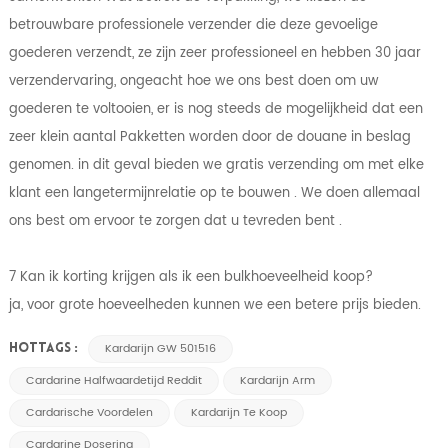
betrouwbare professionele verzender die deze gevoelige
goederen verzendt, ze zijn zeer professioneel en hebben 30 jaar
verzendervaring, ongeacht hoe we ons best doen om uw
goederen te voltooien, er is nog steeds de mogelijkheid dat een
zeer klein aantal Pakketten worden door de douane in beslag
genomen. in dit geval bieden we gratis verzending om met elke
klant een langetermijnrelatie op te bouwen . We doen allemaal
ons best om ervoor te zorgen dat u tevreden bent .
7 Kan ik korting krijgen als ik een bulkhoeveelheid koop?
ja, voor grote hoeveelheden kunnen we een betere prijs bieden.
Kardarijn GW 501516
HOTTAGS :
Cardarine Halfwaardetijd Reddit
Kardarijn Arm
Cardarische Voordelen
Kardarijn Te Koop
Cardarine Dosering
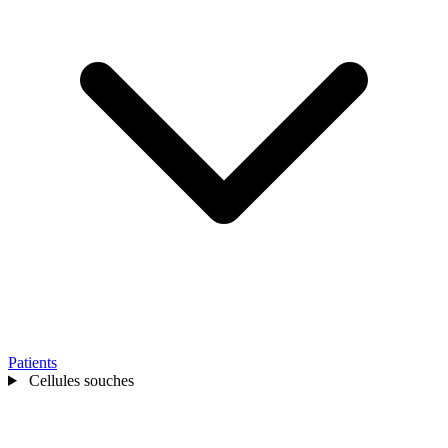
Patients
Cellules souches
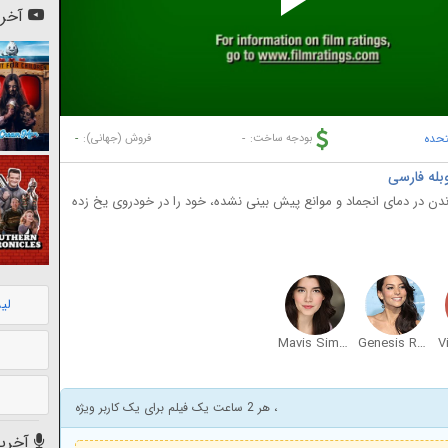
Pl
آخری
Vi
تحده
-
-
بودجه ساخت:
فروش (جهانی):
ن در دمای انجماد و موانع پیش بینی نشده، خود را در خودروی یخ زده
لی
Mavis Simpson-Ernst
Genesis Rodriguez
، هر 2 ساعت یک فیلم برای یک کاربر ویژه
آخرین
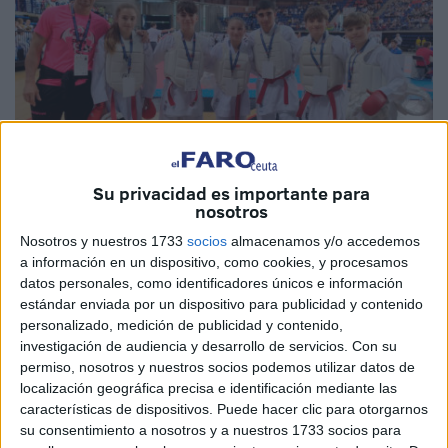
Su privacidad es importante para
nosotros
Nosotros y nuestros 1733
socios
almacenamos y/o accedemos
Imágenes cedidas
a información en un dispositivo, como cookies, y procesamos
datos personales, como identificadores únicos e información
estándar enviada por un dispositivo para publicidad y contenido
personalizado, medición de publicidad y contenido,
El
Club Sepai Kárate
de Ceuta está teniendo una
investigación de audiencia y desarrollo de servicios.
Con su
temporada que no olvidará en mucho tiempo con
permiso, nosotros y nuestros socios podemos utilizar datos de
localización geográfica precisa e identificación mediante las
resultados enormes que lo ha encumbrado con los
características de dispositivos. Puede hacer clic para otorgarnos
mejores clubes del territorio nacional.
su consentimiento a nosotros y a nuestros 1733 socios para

----

### Work instructions
Type out each line of the records above exactly, skipping any pictures.

### Answer for this exercise
betrouwbare professionele verzender die deze gevoelige
goederen verzendt, ze zijn zeer professioneel en hebben 30 jaar
verzendervaring, ongeacht hoe we ons best doen om uw
goederen te voltooien, er is nog steeds de mogelijkheid dat een
zeer klein aantal Pakketten worden door de douane in beslag
genomen. in dit geval bieden we gratis verzending om met elke
klant een langetermijnrelatie op te bouwen . We doen allemaal
ons best om ervoor te zorgen dat u tevreden bent .
7 Kan ik korting krijgen als ik een bulkhoeveelheid koop?
ja, voor grote hoeveelheden kunnen we een betere prijs bieden.
Kardarijn GW 501516
HOTTAGS :
Cardarine Halfwaardetijd Reddit
Kardarijn Arm
Cardarische Voordelen
Kardarijn Te Koop
Cardarine Dosering
Patients
Cellules souches
Pl
آخری
Vi
تحده
-
-
بودجه ساخت:
فروش (جهانی):
ن در دمای انجماد و موانع پیش بینی نشده، خود را در خودروی یخ زده
لی
Mavis Simpson-Ernst
Genesis Rodriguez
، هر 2 ساعت یک فیلم برای یک کاربر ویژه
آخرین
Su privacidad es importante para
nosotros
Nosotros y nuestros 1733
socios
almacenamos y/o accedemos
Imágenes cedidas
a información en un dispositivo, como cookies, y procesamos
datos personales, como identificadores únicos e información
estándar enviada por un dispositivo para publicidad y contenido
personalizado, medición de publicidad y contenido,
El
Club Sepai Kárate
de Ceuta está teniendo una
investigación de audiencia y desarrollo de servicios.
Con su
temporada que no olvidará en mucho tiempo con
permiso, nosotros y nuestros socios podemos utilizar datos de
localización geográfica precisa e identificación mediante las
resultados enormes que lo ha encumbrado con los
características de dispositivos. Puede hacer clic para otorgarnos
mejores clubes del territorio nacional.
su consentimiento a nosotros y a nuestros 1733 socios para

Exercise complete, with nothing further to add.